### Directions for this task
The records sit below. Return every line in them that holds the word "thumb".
---- Record extracts
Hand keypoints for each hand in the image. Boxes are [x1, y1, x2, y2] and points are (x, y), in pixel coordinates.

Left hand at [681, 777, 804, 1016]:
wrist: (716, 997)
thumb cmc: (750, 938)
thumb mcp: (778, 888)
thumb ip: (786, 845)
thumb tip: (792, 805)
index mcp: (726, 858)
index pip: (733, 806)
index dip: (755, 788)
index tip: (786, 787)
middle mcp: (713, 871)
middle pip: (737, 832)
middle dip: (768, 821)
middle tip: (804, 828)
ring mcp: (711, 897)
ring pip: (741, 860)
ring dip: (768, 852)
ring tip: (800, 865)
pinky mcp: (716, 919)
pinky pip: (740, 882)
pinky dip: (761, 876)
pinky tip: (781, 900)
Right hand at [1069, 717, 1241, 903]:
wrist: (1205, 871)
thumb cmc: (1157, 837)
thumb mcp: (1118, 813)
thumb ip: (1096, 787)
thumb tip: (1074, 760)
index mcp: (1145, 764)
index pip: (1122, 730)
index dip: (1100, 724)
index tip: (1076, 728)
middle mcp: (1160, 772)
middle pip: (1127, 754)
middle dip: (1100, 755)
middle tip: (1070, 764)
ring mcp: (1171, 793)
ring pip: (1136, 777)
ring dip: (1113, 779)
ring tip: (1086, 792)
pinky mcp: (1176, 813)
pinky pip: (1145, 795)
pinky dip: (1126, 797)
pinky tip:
--------
### Reply to the exercise
thumb cmc: (750, 938)
thumb mcp: (778, 888)
thumb ip: (786, 845)
thumb tip: (792, 805)
thumb cmc: (1157, 837)
thumb mcp: (1118, 813)
thumb ip: (1096, 787)
thumb tip: (1074, 760)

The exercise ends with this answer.